UI to host African Language Institute this summer

By Andrea Cheng

This summer, the University will be hosting the Summer Cooperative African Language Institute for the first time.

This opportunity will give individuals the chance to attend four hour classes, four days a week for seven weeks from June 18 to Aug. 4, earning the same number of credit hours equivalent to one entire academic year.

The institute is a cooperative program involving African Title VI National Resource Centers. These centers are located at 12 other universities across the nation and are specifically designed to focus on African studies. The language institute rotates between various universities about every two summers, including Indiana University, where it has been the past two years.

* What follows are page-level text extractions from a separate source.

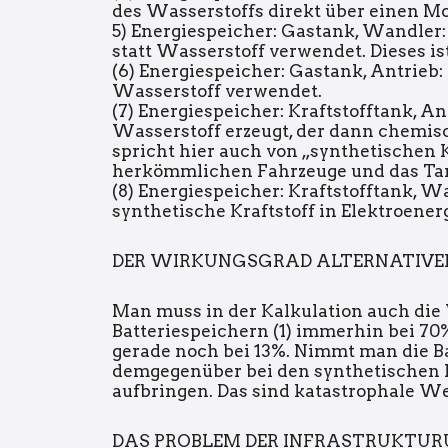
des Wasserstoffs direkt über einen Mo
5) Energiespeicher: Gastank, Wandler: 
statt Wasserstoff verwendet. Dieses is
(6) Energiespeicher: Gastank, Antrieb:
Wasserstoff verwendet.
(7) Energiespeicher: Kraftstofftank, A
Wasserstoff erzeugt, der dann chemis
spricht hier auch von „synthetischen Kr
herkömmlichen Fahrzeuge und das Ta
(8) Energiespeicher: Kraftstofftank, W
synthetische Kraftstoff in Elektroener
DER WIRKUNGSGRAD ALTERNATIVER
Man muss in der Kalkulation auch die 
Batteriespeichern (1) immerhin bei 70%, 
gerade noch bei 13%. Nimmt man die B
demgegenüber bei den synthetischen Kr
aufbringen. Das sind katastrophale We
DAS PROBLEM DER INFRASTRUKTU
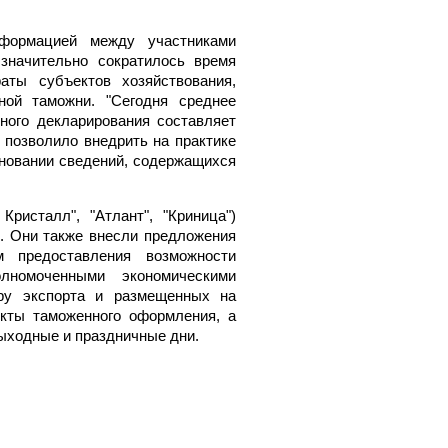
формацией между участниками
значительно сократилось время
ты субъектов хозяйствования,
ной таможни. "Сегодня среднее
ного декларирования составляет
О позволило внедрить на практике
сновании сведений, содержащихся
ристалл", "Атлант", "Криница")
О. Они также внесли предложения
 предоставления возможности
лномоченными экономическими
ру экспорта и размещенных на
нкты таможенного оформления, а
выходные и праздничные дни.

“This is the first year the University of Illinois will host this. We know for sure it’s going to be here for 2007 and 2008,” said Sue Swisher, administrative aid at the Center for African Studies.

Eyamba Bokamba, professor of linguistics and director of the languages program, is responsible for screening instructors, disseminating information, monitoring interest and dealing with the number of languages that will be selected for the program.

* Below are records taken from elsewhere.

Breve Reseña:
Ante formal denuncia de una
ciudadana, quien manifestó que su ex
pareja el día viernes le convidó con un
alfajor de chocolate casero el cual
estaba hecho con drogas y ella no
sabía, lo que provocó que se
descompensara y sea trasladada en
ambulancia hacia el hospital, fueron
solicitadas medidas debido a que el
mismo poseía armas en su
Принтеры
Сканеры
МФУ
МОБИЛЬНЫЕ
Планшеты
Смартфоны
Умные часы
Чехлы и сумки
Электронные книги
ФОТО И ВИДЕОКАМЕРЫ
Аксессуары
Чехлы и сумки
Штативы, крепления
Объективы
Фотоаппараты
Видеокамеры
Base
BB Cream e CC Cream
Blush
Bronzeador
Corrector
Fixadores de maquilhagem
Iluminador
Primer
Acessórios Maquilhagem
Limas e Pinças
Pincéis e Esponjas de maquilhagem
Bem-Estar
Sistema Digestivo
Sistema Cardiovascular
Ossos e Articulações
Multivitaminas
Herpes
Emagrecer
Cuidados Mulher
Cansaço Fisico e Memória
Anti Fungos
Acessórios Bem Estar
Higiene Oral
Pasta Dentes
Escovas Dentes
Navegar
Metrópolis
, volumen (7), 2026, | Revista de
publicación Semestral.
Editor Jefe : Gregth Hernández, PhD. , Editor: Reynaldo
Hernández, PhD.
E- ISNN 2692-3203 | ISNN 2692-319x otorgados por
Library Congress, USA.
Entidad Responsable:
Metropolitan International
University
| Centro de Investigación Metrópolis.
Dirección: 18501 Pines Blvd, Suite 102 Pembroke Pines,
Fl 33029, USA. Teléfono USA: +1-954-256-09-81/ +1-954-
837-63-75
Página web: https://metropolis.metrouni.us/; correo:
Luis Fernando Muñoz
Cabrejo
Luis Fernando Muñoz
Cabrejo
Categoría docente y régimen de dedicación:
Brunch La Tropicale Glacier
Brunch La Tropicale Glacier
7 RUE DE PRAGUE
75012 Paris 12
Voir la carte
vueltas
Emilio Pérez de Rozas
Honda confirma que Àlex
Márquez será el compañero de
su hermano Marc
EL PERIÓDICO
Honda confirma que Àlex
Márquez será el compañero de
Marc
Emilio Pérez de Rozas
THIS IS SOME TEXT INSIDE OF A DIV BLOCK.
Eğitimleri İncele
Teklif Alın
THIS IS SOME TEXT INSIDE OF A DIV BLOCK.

The University offers nine languages on a regular basis, six of which are African languages.

In addition to the six, seven more languages will be offered depending on the number of students who express interest.

“Retention of a particular language is dependent on enrollment,” Bokamba said. “Minimum, we need three students per level to offer a class.”

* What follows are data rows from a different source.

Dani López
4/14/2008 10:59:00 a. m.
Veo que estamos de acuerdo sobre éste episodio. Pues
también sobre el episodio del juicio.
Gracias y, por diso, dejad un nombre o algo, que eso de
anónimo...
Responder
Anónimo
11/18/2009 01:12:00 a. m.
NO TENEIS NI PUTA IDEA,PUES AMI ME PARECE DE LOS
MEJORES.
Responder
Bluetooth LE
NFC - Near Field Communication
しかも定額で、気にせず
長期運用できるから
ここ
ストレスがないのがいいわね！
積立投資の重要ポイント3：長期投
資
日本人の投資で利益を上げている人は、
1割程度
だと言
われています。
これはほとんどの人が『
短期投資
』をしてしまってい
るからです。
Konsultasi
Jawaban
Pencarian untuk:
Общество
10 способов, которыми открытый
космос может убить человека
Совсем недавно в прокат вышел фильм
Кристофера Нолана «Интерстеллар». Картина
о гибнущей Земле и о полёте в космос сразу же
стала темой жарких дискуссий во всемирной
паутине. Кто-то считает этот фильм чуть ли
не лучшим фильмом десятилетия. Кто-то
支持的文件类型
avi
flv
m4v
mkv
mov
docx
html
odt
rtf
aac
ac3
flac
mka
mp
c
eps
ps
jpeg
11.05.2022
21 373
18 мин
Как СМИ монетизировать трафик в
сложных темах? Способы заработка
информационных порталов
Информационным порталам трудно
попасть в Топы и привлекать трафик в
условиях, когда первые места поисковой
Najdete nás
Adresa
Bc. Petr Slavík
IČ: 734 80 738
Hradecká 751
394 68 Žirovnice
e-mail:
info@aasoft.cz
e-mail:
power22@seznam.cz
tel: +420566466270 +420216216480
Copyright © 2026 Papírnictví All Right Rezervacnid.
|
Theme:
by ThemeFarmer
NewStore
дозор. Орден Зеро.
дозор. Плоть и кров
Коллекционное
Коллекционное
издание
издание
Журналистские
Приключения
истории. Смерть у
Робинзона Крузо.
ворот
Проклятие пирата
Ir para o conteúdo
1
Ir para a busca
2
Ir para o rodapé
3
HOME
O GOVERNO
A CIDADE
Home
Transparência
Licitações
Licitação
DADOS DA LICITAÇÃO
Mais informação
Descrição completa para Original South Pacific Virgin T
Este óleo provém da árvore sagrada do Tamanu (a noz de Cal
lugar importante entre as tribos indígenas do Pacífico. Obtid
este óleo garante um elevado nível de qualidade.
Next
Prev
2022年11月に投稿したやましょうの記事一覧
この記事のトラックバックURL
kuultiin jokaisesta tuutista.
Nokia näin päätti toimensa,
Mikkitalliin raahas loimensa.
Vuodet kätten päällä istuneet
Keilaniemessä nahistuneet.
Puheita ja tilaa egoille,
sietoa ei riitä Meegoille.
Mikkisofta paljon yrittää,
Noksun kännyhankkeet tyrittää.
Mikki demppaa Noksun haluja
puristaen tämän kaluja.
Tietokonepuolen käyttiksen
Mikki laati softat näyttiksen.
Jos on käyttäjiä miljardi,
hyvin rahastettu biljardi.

Currently, 250 individuals have expressed interest and, as of two weeks ago, 77 have applied.

Bokamba said if the University program acquires even half of 250, the number of enrollment will still be 30 to 40 percent higher than the number of individuals who attended the previous summer.

“That may be because our university offers the largest program in African languages in the country,” Bokamba said.

Undergraduate students are not the only students eligible for the program.

Graduate students interested in research in Africa and non-traditional students who work overseas in Africa and wish to grasp the language are all eligible.

With four days a week of classes, Friday is left open for other activities including language festivals, African film showings, music and cooking.

Maimouna Barro, assistant director of the Center for African Studies, said the program is intensive since it encompasses a whole year compacted into one summer.

The cultural activities help balance the stress most students feel.

“It’s a lot of work, but it’s condensed within a short time as opposed to 14 to 16 weeks of learning in the same number of credit hours,” Bokamba said. “That’s the beauty of it.”